The BJP should not forget Kargil and Kandahar. Even though these were its failures (intelligence failure and mishandling of a hijack) it could emerge without a stain from them because the BJP is also perceived to be "nationalist". Lapses in its nationalist credentials are treated as aberrations.

The Congress, despite being the original party of nationalism, has lost this label. It is also clear that the Manmohan Singh regime mishandled the Italian marines issue precisely because it felt handicapped by being perceived as being run by an Italian-born person. The Italian label has stuck to Sonia Gandhi despite her living as an Indian for decades. Perceptions linger despite our best efforts.
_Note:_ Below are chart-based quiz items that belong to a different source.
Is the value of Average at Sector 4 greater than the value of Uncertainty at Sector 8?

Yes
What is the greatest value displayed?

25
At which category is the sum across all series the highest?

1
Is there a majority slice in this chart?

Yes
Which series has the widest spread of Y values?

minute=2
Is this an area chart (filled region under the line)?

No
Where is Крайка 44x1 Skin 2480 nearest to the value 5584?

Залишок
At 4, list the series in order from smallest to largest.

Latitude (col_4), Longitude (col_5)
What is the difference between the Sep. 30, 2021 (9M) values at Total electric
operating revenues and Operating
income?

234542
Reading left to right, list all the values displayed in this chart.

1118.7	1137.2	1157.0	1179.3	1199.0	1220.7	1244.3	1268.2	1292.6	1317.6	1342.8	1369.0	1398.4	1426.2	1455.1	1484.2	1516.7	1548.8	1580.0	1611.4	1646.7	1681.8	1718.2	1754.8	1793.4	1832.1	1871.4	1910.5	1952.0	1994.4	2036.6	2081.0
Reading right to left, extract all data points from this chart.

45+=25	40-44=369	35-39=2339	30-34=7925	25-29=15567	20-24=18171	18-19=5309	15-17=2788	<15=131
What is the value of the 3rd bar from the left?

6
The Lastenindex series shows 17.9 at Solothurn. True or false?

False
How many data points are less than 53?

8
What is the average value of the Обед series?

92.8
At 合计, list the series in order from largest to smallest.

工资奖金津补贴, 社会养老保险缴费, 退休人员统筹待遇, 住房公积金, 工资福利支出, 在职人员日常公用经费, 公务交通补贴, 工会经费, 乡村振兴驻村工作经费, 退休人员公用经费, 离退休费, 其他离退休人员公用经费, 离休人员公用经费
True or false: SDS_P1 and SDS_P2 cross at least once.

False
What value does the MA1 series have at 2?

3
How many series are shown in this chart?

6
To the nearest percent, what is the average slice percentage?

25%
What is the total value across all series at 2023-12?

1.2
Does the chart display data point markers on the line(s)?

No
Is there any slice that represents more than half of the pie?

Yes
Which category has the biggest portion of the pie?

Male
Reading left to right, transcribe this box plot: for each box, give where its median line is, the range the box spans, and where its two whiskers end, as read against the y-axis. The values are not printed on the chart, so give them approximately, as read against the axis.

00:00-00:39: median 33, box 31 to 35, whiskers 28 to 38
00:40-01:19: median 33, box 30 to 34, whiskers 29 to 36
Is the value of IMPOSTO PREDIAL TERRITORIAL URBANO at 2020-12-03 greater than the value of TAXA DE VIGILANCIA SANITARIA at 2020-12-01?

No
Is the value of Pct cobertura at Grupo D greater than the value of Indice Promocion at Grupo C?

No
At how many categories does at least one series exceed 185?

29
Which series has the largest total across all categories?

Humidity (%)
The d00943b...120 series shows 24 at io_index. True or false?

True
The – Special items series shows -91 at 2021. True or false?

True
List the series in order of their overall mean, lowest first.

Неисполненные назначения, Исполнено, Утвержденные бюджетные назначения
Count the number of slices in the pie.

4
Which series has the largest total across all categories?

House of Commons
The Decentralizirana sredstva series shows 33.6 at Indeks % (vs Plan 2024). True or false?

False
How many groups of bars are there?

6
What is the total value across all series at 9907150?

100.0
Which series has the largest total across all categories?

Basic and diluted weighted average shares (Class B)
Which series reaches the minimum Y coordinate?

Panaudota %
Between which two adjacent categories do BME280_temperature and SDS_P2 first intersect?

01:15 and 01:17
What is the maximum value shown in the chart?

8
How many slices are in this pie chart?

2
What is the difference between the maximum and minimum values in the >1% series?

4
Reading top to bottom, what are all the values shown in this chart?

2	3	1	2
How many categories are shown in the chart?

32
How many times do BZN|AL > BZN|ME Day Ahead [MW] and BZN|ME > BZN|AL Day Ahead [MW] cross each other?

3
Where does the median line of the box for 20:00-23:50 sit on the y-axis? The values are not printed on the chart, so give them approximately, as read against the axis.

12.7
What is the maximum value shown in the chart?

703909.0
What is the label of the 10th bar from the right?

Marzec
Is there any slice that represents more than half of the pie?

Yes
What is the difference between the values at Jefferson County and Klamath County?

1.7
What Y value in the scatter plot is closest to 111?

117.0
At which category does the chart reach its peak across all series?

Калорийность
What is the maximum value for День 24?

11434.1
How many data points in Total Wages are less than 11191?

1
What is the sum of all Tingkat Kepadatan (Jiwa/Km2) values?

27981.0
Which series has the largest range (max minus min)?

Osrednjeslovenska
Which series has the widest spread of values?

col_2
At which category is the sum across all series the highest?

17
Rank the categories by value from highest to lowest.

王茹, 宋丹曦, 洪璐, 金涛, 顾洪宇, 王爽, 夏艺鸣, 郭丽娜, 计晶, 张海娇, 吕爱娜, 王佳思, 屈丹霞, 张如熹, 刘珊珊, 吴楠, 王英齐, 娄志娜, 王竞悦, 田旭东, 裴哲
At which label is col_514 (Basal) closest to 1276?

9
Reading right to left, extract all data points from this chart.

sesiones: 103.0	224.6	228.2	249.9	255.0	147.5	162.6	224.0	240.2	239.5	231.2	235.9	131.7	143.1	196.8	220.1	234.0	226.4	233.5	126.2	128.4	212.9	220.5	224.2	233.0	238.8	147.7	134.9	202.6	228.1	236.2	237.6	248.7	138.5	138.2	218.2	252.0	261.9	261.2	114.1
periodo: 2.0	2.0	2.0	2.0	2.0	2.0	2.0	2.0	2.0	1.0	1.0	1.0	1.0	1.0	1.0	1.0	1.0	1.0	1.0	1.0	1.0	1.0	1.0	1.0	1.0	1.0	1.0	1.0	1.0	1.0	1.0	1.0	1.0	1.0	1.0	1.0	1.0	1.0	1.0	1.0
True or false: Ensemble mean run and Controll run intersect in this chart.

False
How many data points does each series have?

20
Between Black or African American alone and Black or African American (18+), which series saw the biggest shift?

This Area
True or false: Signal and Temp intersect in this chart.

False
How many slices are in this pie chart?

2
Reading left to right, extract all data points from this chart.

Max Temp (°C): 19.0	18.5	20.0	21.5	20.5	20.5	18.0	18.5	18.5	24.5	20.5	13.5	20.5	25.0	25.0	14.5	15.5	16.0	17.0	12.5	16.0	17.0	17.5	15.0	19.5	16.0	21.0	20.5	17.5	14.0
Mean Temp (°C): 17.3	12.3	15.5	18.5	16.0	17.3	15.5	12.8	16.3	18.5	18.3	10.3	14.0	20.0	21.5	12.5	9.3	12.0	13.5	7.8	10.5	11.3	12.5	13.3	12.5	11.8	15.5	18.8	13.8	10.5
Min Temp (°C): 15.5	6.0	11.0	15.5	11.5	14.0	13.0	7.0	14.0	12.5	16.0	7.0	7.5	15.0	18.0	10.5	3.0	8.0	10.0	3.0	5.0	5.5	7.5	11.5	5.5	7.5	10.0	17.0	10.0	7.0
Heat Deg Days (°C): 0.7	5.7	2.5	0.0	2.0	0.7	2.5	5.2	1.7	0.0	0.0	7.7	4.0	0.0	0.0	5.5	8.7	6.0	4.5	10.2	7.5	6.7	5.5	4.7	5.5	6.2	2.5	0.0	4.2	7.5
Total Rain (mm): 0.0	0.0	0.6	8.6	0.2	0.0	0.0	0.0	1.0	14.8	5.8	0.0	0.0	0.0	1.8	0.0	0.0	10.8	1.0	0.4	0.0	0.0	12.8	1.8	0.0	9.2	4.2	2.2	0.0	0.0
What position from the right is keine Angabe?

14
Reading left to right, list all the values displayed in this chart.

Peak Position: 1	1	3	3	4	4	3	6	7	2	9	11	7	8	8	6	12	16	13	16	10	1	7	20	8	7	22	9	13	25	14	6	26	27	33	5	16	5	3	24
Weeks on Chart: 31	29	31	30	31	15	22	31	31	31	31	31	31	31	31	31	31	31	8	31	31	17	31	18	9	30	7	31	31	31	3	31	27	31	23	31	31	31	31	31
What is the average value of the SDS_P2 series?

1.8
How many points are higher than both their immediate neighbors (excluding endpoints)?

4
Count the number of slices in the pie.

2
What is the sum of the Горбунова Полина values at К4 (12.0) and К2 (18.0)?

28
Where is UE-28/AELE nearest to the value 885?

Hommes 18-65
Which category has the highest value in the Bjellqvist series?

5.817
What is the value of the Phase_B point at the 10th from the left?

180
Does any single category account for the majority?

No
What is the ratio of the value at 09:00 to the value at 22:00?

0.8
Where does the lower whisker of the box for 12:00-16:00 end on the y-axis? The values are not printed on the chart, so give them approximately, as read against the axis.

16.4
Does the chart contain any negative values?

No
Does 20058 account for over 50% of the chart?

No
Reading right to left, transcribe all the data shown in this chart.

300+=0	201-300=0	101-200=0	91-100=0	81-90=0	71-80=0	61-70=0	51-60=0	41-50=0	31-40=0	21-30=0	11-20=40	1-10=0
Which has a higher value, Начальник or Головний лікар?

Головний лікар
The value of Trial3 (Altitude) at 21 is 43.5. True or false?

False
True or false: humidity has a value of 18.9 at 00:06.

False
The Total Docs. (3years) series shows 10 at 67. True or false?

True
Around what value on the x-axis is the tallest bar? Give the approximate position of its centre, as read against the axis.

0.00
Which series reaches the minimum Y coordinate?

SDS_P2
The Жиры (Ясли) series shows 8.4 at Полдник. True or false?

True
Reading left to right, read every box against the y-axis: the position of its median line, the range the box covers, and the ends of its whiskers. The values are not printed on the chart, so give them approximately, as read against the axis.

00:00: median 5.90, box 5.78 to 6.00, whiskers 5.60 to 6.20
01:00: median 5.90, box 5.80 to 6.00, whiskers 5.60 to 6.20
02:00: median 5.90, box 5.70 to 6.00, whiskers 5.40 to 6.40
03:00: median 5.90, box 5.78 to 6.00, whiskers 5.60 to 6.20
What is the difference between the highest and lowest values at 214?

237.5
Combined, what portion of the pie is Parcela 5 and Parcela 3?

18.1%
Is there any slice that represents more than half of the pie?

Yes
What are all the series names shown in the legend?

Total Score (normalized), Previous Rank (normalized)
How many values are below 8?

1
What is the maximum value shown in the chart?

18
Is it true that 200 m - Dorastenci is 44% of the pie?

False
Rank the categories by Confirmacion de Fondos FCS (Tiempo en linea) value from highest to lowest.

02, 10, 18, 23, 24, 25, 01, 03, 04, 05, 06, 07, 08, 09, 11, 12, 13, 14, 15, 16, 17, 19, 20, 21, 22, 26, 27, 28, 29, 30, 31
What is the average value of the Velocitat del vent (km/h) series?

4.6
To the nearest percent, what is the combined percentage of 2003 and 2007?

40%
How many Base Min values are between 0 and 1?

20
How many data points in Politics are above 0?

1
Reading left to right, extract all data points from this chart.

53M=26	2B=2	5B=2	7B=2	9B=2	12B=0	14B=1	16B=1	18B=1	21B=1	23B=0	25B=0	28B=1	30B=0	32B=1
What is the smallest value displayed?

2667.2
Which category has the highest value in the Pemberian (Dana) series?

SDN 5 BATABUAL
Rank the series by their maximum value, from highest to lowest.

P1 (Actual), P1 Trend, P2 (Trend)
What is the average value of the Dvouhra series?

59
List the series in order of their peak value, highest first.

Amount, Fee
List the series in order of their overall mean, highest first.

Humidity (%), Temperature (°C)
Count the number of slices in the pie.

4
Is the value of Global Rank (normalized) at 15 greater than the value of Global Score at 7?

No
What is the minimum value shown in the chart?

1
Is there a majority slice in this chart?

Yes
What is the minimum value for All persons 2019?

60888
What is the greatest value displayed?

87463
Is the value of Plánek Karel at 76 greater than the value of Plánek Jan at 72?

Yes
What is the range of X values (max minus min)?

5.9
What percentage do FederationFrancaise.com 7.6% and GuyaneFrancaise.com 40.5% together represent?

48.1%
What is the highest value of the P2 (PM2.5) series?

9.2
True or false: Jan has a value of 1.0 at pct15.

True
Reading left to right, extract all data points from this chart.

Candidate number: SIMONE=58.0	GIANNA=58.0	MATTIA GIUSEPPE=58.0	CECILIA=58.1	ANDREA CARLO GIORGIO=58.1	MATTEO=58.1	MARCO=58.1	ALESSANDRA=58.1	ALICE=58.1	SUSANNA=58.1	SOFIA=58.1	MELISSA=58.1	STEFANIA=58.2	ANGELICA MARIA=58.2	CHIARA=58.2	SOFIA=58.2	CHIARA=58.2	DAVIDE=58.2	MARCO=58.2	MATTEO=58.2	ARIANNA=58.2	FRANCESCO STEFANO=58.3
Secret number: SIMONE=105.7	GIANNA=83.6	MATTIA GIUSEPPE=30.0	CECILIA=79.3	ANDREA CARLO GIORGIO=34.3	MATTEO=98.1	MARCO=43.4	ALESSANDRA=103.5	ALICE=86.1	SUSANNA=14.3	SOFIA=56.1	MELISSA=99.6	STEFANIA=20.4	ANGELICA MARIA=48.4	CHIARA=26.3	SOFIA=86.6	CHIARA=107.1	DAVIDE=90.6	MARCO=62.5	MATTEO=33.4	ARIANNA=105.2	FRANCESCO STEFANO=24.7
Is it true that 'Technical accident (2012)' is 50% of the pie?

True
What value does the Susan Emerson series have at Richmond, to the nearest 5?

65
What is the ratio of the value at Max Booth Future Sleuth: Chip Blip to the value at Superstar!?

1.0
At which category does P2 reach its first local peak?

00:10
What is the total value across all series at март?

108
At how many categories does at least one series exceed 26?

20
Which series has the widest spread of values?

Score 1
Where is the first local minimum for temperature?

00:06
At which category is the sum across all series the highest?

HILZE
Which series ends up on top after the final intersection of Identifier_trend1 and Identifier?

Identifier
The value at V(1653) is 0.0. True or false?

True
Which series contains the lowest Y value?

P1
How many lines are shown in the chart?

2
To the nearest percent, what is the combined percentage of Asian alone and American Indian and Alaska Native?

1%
The bottomline is simple: If the Modi government wants to change perceptions about itself, it has to show a long-term commitment to it, and also be prepared to steadily abandon its base among sections of conservative Hindus. This is a tall order, for it means the party having to give up the bird in hand for two in the bush.

Just as Rahul Gandhi is not going to earn the "communal" Hindu vote by occasionally surfacing in Kedarnath and claiming he felt "fire-like" energy at the temple there, Modi is not going to be viewed as "secular" by talking in general about "sabka saath, sabka vikas", or even by meeting groups of Muslims here and there assuming them or fair treatment. It took him 10 years to wash off the 2002 stain, and even now it is not entirely gone.

Perceptions change only over the long-term, and they require hard work and a willingness to lose what you gain from your current perceptions. Is Modi ready for the hard slog?